As a brother to three sisters my greatest fear used to be that they would not find husbands. I’m thrilled to be attending the third of their weddings this weekend.
My advice to them used to be that having dating criteria is like drawing a Mandala (overlapping circles), each representing an attribute. To take three common criteria/attributes, Intelligence, Attractiveness, and Success, high standards for each will create some small overlap at the center.
I use the mental image to illustrate how tough the game becomes the more circles you add. If you insist upon "above 6ft" and "from a good family" as additional circles on top of Intelligence, Attractiveness, and Success, you are making the overlap vanishingly small, and it is your fault. Consider three vs five criteria…
The danger of criteria obsession is obvious to people who think about these things a lot, but talking to women I find they often don't realize they're doing it, having arrived there through intuitive+subconscious processes.
So, to both men and women who are fatally narrowing their marriage prospects through criteria obsession (conscious or unconscious), my advice is to consider the following dating advice from Anton Chigurh:
If you are single, your criteria have brought you to this point, unsuccessfully. What that means is that you should be questioning them, not refining them further. What if you weren't very good at knowing what you want, or what would be good for you?
So… "If the rule you followed brought you to this, of what use was the rule?"
—Anton Chigurh (No Country For Old Men, McCarthy)What if you weren't smart enough to know exactly what would be tossed your way, who he or she might be, or how that might go? It very well might be that only once you open up to anything that Something Might Happen.
Now, do red flags and disqualifying criteria exist? Of course, but you are far more likely to be on the over-discriminating side than the under.
For me personally, I had to let go of the silly notion that I could design my mate in a journal or spreadsheet and then through sheer force of will, clarity, and intentional action, make her materialize from the ether. As fate, the universe, God would have it, it was only when I gave up on all criteria and outcome-driven seeking that she appeared suddently on my path (met June 2023, married March 2025).
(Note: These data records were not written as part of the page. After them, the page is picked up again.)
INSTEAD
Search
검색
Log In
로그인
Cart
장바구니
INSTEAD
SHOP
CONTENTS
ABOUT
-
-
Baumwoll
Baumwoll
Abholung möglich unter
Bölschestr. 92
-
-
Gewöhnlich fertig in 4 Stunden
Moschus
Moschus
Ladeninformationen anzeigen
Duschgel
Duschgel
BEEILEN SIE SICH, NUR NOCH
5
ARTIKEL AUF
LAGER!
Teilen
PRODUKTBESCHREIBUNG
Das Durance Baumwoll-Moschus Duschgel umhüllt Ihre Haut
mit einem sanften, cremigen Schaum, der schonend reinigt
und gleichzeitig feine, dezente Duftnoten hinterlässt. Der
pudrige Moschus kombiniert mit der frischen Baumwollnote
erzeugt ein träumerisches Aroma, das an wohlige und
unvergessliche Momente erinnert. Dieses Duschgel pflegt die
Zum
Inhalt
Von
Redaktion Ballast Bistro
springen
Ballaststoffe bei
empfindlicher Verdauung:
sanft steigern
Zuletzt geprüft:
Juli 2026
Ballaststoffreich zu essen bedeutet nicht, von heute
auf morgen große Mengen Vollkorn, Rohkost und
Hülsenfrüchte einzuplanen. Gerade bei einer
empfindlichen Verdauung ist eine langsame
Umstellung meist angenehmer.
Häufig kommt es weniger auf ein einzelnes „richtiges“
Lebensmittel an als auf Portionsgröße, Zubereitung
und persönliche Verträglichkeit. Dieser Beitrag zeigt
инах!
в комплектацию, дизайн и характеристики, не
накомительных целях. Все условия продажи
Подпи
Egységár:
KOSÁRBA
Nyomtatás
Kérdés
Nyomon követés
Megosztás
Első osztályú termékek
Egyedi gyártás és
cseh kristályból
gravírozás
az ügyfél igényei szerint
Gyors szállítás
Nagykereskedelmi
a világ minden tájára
In summary, get out there, get over yourself, and don’t forget to smile!
I realised my "list" was just a way of putting a guard around my heart to prevent me from the very thing I so longed for. A list is just another way of trying to control the outcome and love cannot be constrained in such a way. So many of the attributes I wanted in a husband were a reflection of my own pride and discontentment for things in my own life and upbringing that I wanted to escape from. God has revealed my sin to me and humbled me in this regard and I am thankful for that.
What I see are people that become very good at dating but have little experience in building a relationship. So the marriage falls apart in short order and they go back to what they know--dating. I actually have very little experience dating but two successful marriages, one 37 years and the other ten, both ending when my spouse died. I have no idea how to deal with dating.